Collected data =>
╭──

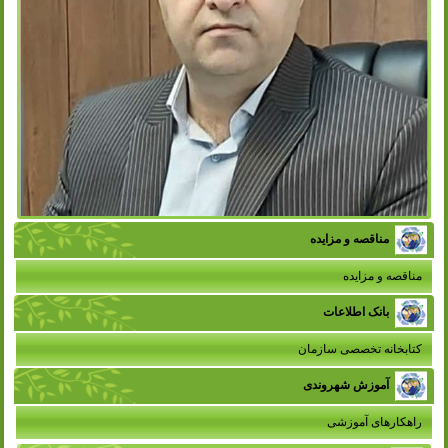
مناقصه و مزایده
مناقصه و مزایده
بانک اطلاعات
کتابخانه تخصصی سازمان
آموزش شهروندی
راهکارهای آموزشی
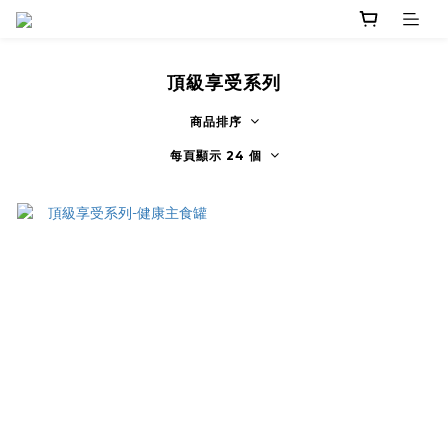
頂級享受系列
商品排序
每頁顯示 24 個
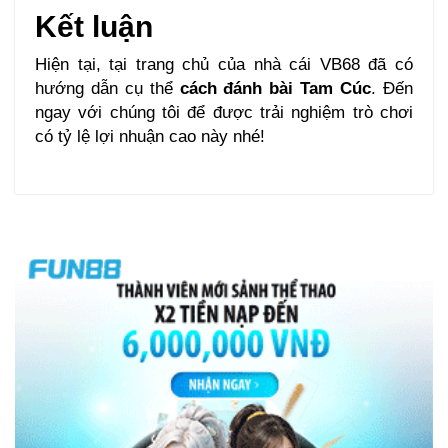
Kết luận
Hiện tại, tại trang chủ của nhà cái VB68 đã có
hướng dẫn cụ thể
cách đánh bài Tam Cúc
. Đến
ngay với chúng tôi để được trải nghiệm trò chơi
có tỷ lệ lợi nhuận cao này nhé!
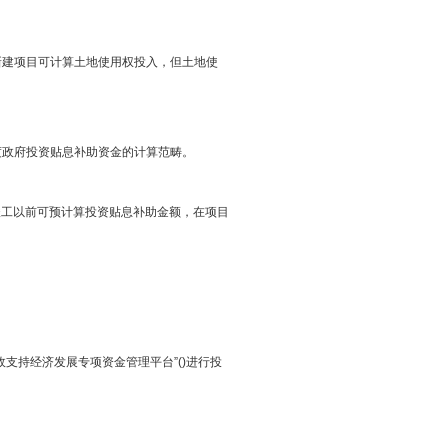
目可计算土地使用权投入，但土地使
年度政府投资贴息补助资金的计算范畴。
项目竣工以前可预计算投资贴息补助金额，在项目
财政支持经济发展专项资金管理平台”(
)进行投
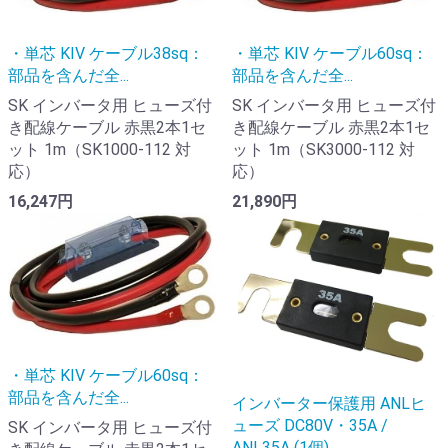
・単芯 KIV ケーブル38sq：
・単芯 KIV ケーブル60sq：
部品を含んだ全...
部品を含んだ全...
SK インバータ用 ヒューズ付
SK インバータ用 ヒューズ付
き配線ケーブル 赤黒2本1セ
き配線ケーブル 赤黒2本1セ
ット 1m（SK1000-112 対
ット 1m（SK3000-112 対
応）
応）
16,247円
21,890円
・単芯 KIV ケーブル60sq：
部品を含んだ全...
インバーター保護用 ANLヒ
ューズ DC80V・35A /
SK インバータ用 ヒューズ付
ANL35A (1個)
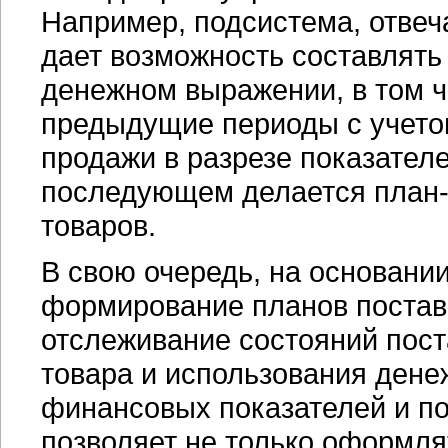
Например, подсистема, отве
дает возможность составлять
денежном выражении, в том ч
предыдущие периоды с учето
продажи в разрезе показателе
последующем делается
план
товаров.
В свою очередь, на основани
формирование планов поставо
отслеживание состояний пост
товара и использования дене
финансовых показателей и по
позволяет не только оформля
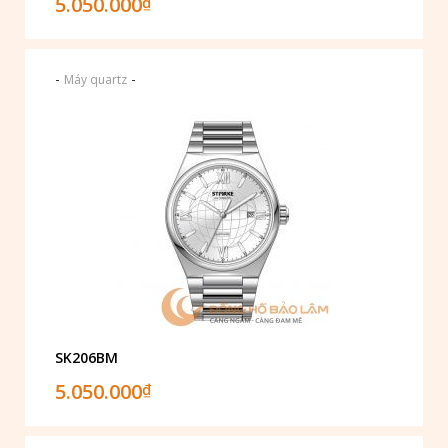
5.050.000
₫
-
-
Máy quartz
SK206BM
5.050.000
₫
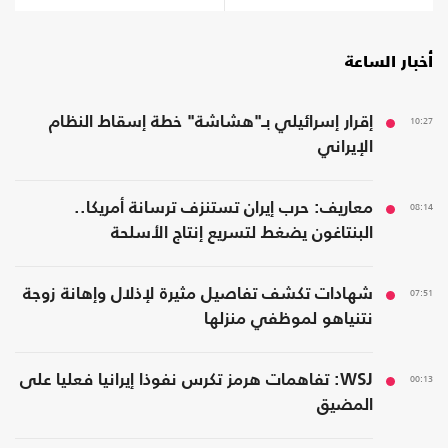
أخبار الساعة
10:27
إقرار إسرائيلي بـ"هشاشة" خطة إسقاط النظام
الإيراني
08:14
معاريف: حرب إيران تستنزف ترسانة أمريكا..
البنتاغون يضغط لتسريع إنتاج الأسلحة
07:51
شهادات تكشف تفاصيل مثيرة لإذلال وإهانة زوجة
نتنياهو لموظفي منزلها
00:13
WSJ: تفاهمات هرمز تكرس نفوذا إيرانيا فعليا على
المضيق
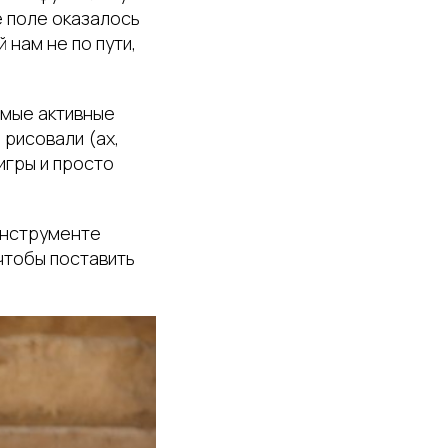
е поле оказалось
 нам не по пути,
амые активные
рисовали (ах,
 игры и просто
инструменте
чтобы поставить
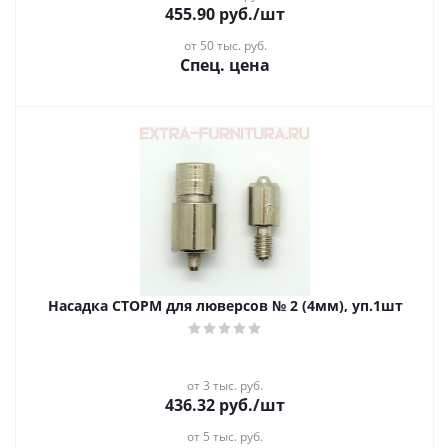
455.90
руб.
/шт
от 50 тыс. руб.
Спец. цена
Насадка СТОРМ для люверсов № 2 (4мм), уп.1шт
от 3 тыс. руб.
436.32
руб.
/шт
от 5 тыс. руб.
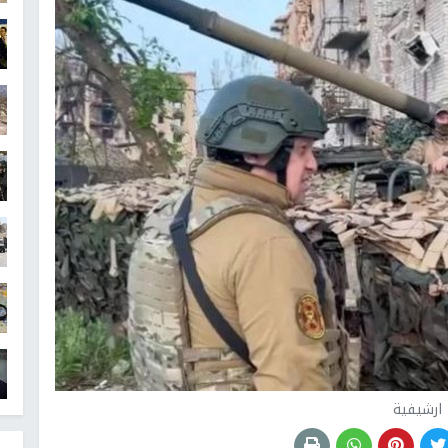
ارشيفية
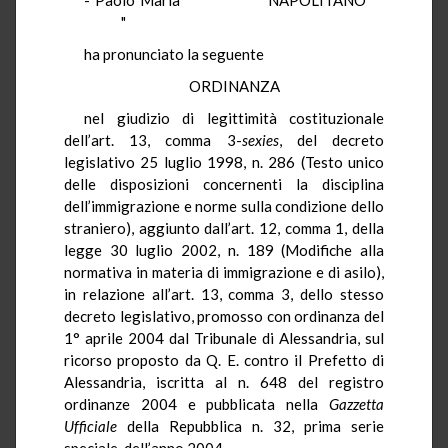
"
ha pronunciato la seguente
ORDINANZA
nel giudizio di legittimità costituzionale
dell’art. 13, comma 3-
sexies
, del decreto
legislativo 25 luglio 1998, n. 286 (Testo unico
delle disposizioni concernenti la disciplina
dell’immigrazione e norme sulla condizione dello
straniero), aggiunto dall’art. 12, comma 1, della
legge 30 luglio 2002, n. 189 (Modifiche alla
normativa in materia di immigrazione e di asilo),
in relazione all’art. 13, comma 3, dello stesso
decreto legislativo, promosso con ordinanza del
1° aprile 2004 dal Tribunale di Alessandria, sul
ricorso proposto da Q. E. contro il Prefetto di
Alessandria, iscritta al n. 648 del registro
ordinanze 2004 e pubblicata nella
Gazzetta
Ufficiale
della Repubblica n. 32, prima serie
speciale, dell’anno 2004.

╰──

Exercise prompt => Which lines above include the word "Alessandria"? Show each one.

Result for this task =>
1° aprile 2004 dal Tribunale di Alessandria, sul
Alessandria, iscritta al n. 648 del registro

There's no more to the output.